Sozialkontrolle erklärt das nicht
24-Stunden-Shops in der Stadt und auf dem Land: beides probiert, kein Vergleich.
aum war man im Ausland, hat man über daheim gleich viel mehr zu sempern. Ich war in Italien in einem Mortadellageschäft. Sonst gab es nichts; nur Mortadella. Vom Wildschwein, Büffel, Esel; mit Trüffeln oder Paprika. Links und rechts: Geschäfte, in den ausschließlich Käse, Fische oder Wein angeboten wurden. Da Schinken, dort Schallplatten. Da Nudeln, dort Briefpapier. Dazwischen Obst, Gemüse, Zuckergebäck. Man beneidet eine Kultur, die derart die Spezialisierung feiert, und wünscht sich mehr davon auch in der eigenen Stadt.
In selbiger wandeln sich neuerdings reihum Kleinstgeschäftsflächen zu Automatenshops. Man ist ja gern enthusiastisch, ich fand das anfangs also ziemlich super: Notwendigstes rund um die Uhr. Es gibt dort aber eigentlich nie Lebensmittel, sondern immer nur Schlingstoff für dann, wenn man beim Streamen oder Gamen vom nachmitternächtlichen Hungerast gestreift wird: Chips, Schokolade, Energydrinks. Dazu CBD-Produkte und Snus. (Letztere bezeichnet das Lexikon übrigens als „Oraltabak“, was, finde ich, ganz schön unanständig klingt. Wahrscheinlich gehören mir die Ohren mit Seife ausgewaschen.)

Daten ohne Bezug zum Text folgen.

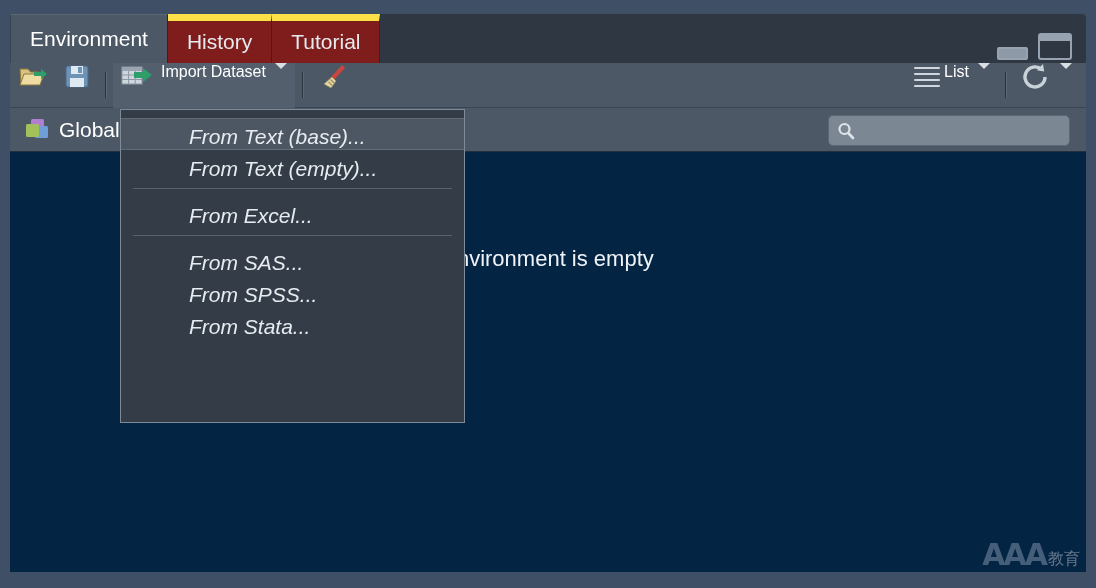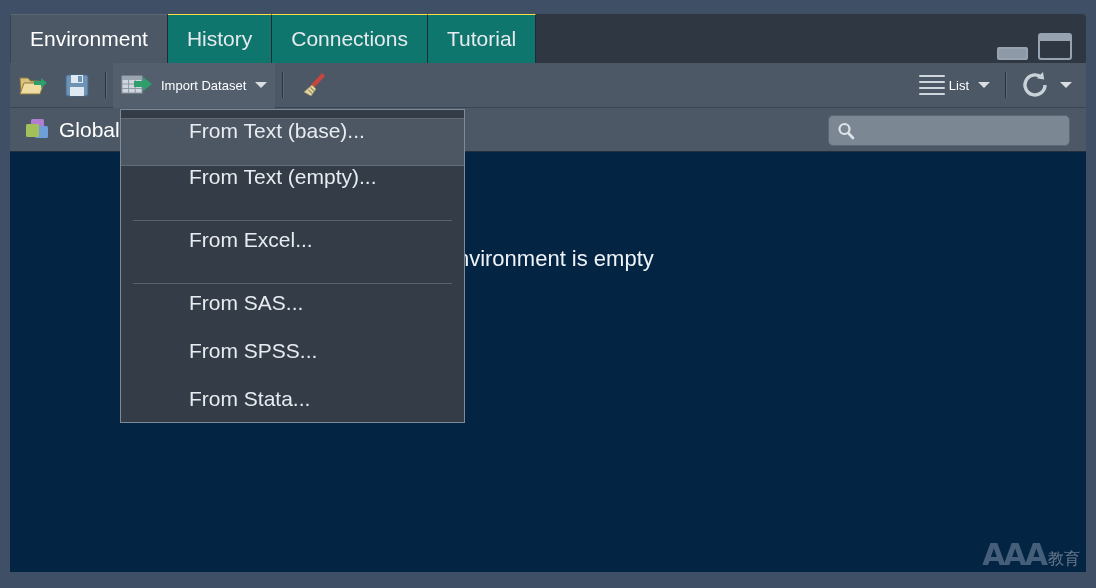"History" .tab { background: #0f766e -> #7f1d1d; border-top: 1px solid #fde047 -> 7px solid #fde047 }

Im Grunde, vermute ich, sind die Automatenshops die urbane Übersetzung der Selbstbedienungsbauernläden, die es jetzt auf den Dörfern gibt. Nur ist dort nix weggesperrt, sondern liegt offen herum: Erdäpfel, Bio-Eier, Selchwürste, Brot. Marmeladen, Säfte, Joghurt. Alles hyperregional und hausgemacht. Es sind echte Schlaraffenläden, und sie funktionieren nach dem Ehrlichkeitsprinzip: Man zahlt, was man mitnimmt, per Karte oder bar. In einem sah ich unlängst gut 30 Euro offen in der Kleingeldschachtel liegen.
Klaut da nie wer was?, fragte ich bei einer Betreiberin nach. „Nein, eigentlich nie“, sagte sie.

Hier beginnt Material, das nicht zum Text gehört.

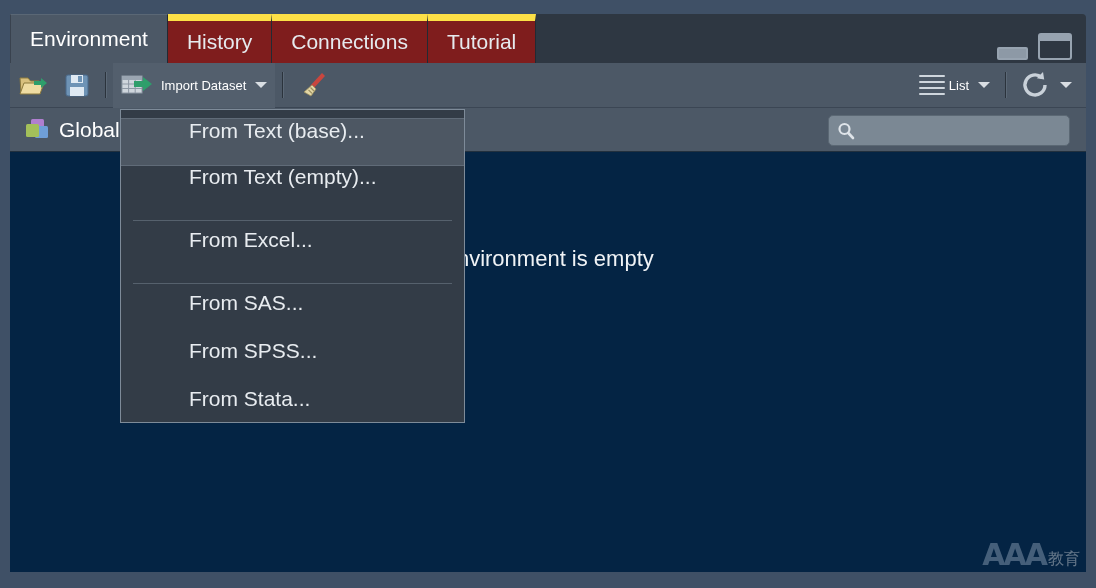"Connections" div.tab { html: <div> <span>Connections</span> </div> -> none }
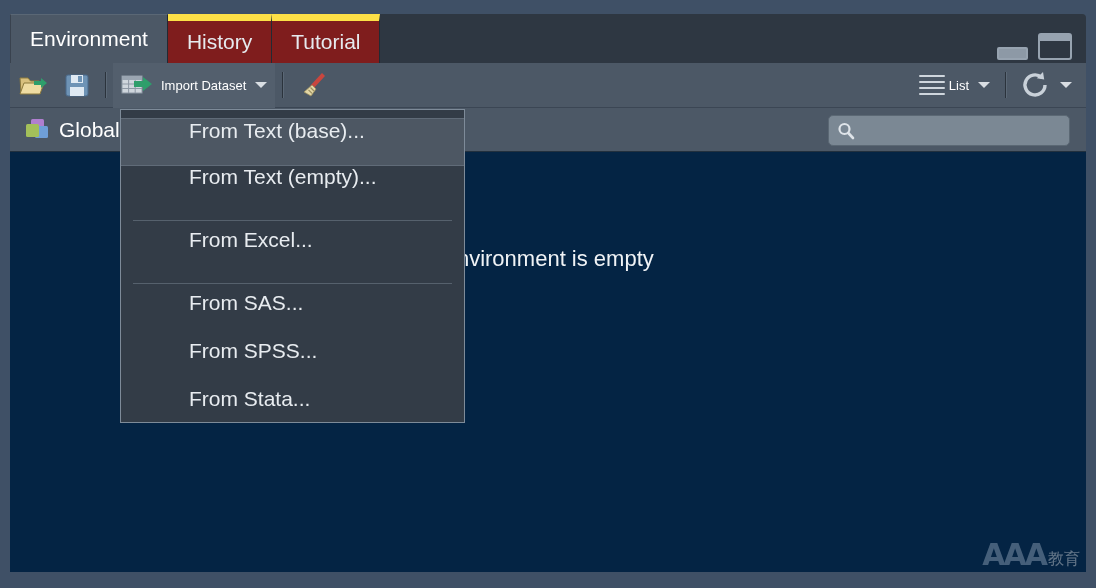"Import Dataset" .tb-btn { align-items: center -> flex-start; font-size: 13px -> 16px }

Mit ländlicher Sozialkontrolle ist das nicht erklärbar. Ich vermute: Man zahlt jedenfalls für ein Produkt, wenn man weiß, dafür hat die Nachbarin hart gearbeitet; damit erhält der Nachbar seinen Hof.
Und da ist sie also, fast vor der Haustür: eine Kultur, die die Spezialisierung feiert. Man hat sich auf Vertrauen spezialisiert. Ein besseres Angebot wird einem eh selten gemacht.